Corriere del Mezzogiorno, 7 gennaio 2021
A spasso tra le bancarelle di Napoli
Non sono mai stato un bibliofilo. Più che sulle vecchie e lussuose edizioni, che profumano di antico, ho sempre puntato sulle nuove edizioni con tanto di accurata curatela. È perché antepongo la lettura al possesso. Se un volume è più comodo da leggere lo preferisco. È per questo che, con l’età, con il crescente fastidio per i libri stampati con un carattere troppo piccolo a prova di presbiopia, ho cominciato, con moderazione, a scaricare eBook, magari di testi che posseggo già su carta ma impossibili ormai da leggere.
Non sono mai stato un bibliofilo, semmai un bibliomane, un accumulatore frenetico di libri da leggere e che non ho ancora letto. A casa ce ne sono tanti in attesa da 40 anni. Recentemente ho sviluppato una minima passione per i libri ottocenteschi, ma solo per le rilegature. Se hanno un prezzo abbordabile li prendo, a prescindere dal contenuto.

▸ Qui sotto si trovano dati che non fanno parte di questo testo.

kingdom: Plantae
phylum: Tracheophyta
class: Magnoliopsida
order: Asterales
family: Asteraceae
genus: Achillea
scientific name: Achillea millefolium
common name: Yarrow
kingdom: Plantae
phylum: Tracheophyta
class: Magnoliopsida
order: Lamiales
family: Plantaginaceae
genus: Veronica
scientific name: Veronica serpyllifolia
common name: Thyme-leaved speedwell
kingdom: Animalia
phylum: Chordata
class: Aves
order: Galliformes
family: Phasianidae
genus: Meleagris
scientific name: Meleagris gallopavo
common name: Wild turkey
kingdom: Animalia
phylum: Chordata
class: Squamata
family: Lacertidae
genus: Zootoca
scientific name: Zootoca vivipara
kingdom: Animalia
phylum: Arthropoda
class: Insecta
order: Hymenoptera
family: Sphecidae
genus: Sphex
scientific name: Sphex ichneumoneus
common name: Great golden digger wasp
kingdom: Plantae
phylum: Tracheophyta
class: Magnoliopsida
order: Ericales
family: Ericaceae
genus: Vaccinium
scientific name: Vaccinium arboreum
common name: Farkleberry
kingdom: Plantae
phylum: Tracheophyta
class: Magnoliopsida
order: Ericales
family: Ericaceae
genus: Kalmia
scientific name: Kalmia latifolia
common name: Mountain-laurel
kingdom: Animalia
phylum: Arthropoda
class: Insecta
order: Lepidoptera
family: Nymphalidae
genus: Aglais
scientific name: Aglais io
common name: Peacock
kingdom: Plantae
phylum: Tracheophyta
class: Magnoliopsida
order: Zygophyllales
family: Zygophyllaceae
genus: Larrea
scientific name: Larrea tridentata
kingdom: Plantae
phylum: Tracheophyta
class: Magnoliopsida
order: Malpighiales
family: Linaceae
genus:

Ma pure in questo superfluo accumulo sono moderato.
Non sono un bibliofilo, ma amo le edizioni tra gli anni Cinquanta e Settanta del secolo passato. Le loro copertine e sopracopertine colorate. I tascabili con gli strilli accattivanti che strizzano l’occhio alla curiosità o con dediche banali o ruffiane. Le amo, soprattutto quelle degli anni Settanta, perché coincidono con i primi anni, in cui, adolescente squattrinato, andavo a caccia tra le bancarelle di piazza Dante, di Port’Alba e di piazza Bellini. E portavo a casa per poche lire libri che sono stati fondamentali (ma anche no): gli Oscar Mondadori di Luigi Pirandello, di Aleksandr Solzenicyn, i romanzi di Thomas Mann, testi molto politicizzati che allora era indispensabile leggere (ringraziando la Madonna ho dimenticato tutto), le poesie di Neruda, di Prevert, di Garcia Lorca (nelle economicissime edizioni Newton Compton, sostituite da tempo), la fresca Storia d’Italia di Indro Montanelli, Heinrich Boll, Jean-Paul Sartre, Albert Camus (che ho riletto e riletto), Samuel Beckett, Porci con le ali e tutto il Pane e le Rose della Savelli, Lucrezio, Graham Greene, Dylan Thomas. Poi sono arrivate tante altre scoperte. Molte di gran lunga più belle e formative
Avevo pochi anni, meno di venti, e tutto era seducente per la mia voracità, sempre ai limiti dell’indigestione. Poi il ritmo s’è rallentato. Ho cominciato ad avere più soldi in tasca e ho cominciato a leggere e recensire libri per lavoro. Leggevo e mi pagavano per leggere. Era la quadratura del cerchio. Ma ho letto tante di quelle porcherie che ho preferito smettere. Per rifarmi la bocca, per conto mio, mi tuffavo in tutt’altro, trovandone immediato beneficio.
Ma basta, l’ho presa per le lunghe. Volevo dire solo una cosa semplicissima. Adoro ancora andare per bancarelle. Appena posso mi ci abbandono. E ogni volta torno a casa con tesori (per me sono tesori) scovati per pochi euro. Ebbene, stamattina, per tre euro ho comprato due volumi che placano la mia sete di bibliomane da modernariato editoriale. Due edizioni Mondadori rilegate di due libri che amo molto, che ho già letto e di cui posseggo altre edizioni. “Ritratto di maggio” di Domenico Rea (non l’avete letto? continuate così, fatevi del male) e “La sposa americana” di Mario Soldati (idem).
Tre euro, ai quali se ne aggiungete altri tre e vi allungate attraverso via dei Tribunali potete procurarvi per la stessa modica cifra un arancino e una frittatina di maccheroni, tesori dello street food da addentare camminando camminando (in zona gialla si può fare). Con sei euro cibo per il corpo e cibo per la mente.